La electrificación avanza de forma desigual en Europa: ACEA

  • En medio de persistentes barreras estructurales

La Asociación Europea de Fabricantes de Automóviles presentó el reporte de Transport & Mobility Leuven (TML), que en su cuarta actualización trimestral de Indicadores Clave de Rendimiento (KPI), les ofrece una nueva perspectiva del progreso de Europa hacia la transición a la movilidad cero emisiones.

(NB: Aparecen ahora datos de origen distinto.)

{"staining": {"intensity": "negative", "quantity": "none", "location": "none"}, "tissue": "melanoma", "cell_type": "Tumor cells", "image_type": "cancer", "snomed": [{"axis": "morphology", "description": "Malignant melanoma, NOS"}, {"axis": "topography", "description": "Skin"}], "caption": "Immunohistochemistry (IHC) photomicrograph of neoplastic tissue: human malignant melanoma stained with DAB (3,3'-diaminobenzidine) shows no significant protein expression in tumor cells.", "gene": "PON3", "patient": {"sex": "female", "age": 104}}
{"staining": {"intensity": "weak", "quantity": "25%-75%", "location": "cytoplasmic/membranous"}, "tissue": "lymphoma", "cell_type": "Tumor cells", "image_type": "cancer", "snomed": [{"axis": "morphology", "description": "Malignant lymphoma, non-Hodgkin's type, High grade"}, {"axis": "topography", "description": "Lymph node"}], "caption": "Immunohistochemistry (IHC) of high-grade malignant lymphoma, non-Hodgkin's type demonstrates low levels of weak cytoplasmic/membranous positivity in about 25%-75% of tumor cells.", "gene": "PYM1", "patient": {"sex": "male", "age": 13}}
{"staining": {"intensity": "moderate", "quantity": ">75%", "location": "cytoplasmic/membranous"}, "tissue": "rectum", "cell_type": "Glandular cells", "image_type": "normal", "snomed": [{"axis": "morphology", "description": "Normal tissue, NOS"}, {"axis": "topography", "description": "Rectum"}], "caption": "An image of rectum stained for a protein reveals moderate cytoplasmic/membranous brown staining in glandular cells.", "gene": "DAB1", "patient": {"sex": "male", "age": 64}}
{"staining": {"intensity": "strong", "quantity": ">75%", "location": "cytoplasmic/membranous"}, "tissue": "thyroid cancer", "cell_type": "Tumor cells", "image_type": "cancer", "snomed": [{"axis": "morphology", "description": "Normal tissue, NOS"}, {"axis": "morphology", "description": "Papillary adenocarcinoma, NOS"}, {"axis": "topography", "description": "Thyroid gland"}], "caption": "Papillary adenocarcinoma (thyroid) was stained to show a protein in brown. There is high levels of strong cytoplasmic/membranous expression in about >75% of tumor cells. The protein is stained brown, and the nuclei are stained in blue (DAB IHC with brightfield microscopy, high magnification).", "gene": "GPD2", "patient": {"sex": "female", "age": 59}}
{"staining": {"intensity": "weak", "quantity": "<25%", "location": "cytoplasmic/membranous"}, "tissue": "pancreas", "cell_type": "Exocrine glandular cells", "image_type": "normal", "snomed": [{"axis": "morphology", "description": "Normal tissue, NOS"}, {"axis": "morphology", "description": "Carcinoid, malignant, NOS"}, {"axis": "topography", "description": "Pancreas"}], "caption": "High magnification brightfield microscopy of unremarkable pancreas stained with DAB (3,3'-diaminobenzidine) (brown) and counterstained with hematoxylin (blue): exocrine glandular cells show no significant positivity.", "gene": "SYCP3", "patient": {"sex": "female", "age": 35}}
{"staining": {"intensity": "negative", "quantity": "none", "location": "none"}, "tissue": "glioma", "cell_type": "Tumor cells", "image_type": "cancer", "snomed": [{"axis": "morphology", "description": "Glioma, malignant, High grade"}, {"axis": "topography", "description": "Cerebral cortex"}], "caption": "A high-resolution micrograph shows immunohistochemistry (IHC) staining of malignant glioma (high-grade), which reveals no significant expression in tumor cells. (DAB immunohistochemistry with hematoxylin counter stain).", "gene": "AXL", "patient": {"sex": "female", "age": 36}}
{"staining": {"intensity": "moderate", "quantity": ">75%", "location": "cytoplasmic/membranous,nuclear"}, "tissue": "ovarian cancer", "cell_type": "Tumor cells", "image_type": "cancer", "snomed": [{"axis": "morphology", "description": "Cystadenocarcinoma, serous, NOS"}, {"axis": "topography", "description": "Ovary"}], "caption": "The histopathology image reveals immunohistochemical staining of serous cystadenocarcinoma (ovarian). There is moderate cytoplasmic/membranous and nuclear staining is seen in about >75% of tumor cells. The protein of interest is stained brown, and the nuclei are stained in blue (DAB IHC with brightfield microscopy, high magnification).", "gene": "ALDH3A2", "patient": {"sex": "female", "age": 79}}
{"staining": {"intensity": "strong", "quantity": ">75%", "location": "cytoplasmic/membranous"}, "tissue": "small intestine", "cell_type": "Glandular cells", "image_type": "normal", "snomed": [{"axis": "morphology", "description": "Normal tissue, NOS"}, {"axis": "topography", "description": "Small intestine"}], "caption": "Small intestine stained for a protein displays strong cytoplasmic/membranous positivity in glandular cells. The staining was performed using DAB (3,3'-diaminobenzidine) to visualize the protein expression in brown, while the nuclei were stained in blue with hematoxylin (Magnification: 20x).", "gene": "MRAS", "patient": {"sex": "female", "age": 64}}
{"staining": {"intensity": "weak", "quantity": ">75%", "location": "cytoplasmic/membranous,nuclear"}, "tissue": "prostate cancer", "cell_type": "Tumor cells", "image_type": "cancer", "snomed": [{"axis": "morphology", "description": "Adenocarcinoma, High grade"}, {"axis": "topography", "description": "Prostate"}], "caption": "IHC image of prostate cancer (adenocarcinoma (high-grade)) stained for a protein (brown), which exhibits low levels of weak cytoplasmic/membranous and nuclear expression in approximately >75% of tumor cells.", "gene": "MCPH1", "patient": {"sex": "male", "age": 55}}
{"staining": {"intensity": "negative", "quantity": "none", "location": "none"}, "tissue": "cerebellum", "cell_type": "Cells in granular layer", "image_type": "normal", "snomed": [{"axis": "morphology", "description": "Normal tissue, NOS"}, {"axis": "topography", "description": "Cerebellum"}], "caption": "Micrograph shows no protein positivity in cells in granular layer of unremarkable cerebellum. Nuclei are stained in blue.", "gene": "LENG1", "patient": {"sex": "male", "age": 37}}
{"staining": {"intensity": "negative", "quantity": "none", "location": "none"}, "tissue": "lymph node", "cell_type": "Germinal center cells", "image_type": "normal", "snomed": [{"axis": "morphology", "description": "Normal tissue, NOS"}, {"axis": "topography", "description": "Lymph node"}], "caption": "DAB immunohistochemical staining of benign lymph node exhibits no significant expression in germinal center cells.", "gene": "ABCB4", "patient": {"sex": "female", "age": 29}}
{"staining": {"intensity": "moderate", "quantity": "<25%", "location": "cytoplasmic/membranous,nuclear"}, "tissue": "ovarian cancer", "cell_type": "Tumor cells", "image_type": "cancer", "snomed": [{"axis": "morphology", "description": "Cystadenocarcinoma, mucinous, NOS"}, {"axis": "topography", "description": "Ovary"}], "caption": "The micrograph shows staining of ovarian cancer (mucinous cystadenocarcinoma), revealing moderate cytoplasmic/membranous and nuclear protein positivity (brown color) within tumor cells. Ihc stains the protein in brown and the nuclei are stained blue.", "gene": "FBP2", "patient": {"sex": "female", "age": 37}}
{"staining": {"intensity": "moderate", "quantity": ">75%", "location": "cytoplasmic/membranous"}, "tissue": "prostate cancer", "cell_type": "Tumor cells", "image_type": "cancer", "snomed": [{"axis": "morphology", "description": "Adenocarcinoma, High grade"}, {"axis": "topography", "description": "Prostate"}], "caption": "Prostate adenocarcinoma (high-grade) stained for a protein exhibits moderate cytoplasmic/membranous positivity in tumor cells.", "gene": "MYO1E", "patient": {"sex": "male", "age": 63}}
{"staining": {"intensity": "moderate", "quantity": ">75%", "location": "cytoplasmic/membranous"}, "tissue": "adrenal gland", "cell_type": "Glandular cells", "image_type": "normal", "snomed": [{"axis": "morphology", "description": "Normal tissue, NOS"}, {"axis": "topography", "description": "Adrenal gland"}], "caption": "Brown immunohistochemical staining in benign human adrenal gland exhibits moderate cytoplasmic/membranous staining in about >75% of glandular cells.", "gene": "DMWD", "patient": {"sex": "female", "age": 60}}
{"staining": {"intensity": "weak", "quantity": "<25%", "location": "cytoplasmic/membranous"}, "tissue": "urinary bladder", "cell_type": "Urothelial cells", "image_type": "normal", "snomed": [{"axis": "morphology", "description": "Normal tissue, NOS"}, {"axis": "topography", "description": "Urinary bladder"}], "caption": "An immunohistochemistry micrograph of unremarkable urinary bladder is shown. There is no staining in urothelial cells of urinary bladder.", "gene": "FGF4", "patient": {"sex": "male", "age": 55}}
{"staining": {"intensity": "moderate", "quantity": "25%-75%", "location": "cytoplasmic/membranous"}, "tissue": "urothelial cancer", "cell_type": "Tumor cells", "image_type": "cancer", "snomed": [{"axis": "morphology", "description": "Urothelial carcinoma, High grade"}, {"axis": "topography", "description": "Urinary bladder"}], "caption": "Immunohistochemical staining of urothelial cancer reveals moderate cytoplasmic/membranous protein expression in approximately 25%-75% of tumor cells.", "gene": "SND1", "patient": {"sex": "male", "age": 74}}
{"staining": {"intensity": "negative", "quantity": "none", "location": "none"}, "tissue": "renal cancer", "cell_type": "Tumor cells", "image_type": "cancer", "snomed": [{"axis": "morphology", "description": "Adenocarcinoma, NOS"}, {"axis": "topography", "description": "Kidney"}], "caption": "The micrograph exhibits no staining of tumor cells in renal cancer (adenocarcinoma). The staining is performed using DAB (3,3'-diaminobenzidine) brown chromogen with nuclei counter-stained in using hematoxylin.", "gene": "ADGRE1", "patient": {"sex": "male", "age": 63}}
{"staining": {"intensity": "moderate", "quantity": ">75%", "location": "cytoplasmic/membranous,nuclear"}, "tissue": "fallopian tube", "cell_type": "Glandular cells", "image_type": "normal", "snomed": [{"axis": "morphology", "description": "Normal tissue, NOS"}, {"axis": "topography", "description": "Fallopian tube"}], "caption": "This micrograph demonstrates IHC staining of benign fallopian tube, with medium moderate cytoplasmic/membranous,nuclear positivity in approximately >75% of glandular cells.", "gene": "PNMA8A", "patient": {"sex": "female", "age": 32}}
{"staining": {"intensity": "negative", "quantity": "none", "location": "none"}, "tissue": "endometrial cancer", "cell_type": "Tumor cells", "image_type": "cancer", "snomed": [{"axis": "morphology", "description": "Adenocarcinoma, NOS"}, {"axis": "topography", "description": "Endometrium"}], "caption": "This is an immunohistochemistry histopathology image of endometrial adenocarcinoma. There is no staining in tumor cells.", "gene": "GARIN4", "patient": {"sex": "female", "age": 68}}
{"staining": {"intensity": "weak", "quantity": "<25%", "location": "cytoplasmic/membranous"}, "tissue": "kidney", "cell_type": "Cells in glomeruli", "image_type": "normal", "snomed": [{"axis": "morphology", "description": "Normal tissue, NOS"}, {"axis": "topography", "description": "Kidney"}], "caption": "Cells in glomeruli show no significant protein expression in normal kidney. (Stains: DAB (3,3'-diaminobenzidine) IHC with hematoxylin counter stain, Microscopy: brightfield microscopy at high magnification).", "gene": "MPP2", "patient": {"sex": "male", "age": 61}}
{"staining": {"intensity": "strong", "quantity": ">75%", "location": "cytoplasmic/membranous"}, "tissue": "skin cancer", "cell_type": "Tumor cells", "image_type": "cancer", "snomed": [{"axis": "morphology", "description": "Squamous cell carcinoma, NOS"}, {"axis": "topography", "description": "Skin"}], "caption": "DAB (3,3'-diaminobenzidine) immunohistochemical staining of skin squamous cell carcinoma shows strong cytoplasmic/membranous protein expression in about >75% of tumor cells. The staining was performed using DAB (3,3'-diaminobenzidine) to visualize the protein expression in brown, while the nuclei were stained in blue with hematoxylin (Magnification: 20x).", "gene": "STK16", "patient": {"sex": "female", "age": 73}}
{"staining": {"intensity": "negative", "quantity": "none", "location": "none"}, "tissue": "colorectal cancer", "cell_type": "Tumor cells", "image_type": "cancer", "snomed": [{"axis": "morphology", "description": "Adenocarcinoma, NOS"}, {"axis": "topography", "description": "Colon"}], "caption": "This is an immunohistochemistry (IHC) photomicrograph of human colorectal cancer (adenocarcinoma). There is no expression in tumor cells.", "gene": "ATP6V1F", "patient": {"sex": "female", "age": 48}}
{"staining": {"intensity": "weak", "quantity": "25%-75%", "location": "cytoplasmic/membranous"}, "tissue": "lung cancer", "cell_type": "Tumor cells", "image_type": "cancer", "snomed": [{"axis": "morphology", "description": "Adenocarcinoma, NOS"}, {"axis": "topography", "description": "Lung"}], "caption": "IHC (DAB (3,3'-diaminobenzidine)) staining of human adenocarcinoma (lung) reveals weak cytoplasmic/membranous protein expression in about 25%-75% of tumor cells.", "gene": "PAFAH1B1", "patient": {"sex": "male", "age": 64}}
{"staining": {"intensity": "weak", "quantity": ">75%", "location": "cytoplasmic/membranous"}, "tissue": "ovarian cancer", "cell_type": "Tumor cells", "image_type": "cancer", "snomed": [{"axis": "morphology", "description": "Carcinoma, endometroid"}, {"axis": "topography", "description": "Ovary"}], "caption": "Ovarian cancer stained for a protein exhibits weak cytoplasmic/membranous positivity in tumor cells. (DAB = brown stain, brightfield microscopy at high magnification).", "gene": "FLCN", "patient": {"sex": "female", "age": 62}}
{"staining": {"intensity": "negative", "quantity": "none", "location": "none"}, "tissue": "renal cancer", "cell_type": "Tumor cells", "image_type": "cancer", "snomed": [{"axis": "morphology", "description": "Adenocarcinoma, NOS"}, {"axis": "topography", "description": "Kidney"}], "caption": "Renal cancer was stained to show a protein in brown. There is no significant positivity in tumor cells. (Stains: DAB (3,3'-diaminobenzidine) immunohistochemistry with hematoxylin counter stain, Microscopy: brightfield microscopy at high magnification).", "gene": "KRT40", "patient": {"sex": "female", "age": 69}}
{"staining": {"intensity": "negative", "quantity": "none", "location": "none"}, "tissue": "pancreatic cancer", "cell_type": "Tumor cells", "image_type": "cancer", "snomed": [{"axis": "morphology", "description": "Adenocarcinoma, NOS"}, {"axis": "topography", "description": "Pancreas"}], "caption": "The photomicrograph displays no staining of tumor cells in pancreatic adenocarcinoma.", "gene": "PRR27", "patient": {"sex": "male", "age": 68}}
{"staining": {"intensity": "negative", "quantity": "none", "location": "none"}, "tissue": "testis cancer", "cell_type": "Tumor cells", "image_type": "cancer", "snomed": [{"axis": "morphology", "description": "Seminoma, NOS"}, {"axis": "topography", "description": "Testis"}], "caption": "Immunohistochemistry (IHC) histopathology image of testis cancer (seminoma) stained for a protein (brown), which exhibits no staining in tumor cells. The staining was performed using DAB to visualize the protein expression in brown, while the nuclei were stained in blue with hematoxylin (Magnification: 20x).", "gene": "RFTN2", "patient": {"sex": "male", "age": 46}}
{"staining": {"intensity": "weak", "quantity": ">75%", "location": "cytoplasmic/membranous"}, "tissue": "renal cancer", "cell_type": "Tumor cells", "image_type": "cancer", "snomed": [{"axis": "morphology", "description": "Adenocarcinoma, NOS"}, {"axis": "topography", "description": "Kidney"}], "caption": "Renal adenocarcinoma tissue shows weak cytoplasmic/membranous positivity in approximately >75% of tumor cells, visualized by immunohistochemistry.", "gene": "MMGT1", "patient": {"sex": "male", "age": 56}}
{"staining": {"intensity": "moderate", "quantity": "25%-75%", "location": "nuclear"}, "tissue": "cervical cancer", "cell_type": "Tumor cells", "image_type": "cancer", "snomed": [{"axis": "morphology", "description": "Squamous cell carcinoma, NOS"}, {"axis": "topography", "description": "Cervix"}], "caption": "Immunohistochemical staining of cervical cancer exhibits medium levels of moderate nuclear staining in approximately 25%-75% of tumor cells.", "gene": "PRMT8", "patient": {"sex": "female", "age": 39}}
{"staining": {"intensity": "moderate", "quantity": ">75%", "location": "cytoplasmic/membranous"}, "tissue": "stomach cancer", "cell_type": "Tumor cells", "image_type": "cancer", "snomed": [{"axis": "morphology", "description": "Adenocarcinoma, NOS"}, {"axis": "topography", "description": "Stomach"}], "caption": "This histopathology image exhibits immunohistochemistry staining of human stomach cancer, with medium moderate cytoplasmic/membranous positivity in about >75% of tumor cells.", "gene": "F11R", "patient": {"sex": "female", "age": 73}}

El informe del cuarto trimestre destaca que el progreso sigue siendo desigual entre los Estados miembros: algunos avanzan rápidamente hacia la electrificación, mientras que otros se quedan atrás, lo que pone de relieve la persistencia de brechas estructurales y económicas.

Esta actualización trimestral incluye una evaluación centrada en cuatro áreas críticas que sustentan la transición hacia la movilidad eléctrica:

Red eléctrica: Los indicadores de preparación de la red apuntan a mejoras graduales e incrementales, en lugar del cambio radical necesario para impulsar plenamente la electrificación generalizada de vehículos. Se necesitarán inversiones y modernizaciones continuas para garantizar la capacidad, la fiabilidad y la resiliencia a medida que aumenta la demanda.
Perspectiva del consumidor: El elevado coste total de propiedad (TCO) sigue siendo un obstáculo para la adopción de vehículos eléctricos (VE) en Europa. Como resultado, las políticas fiscales nacionales, los subsidios y los incentivos a la compra siguen siendo factores cruciales para acelerar la adopción.
Infraestructura de carga: Persisten las preguntas clave sobre si la red de carga se está expandiendo con la rapidez y la uniformidad suficientes para satisfacer la creciente demanda. Una cobertura geográfica, accesibilidad y fiabilidad adecuadas son esenciales para generar confianza en los consumidores y fomentar la adopción masiva.
Manufactura: La competitividad de las industrias europeas de automoción y baterías depende en gran medida de unos costes energéticos manejables, cadenas de suministro seguras y capacidad de producción nacional. Fortalecer estas bases será vital para sostener el crecimiento y mantener la competitividad global.

El seguimiento periódico de los KPI sigue siendo esencial para seguir el progreso, identificar deficiencias y orientar las acciones específicas a medida que Europa avanza hacia sus objetivos de cero emisiones.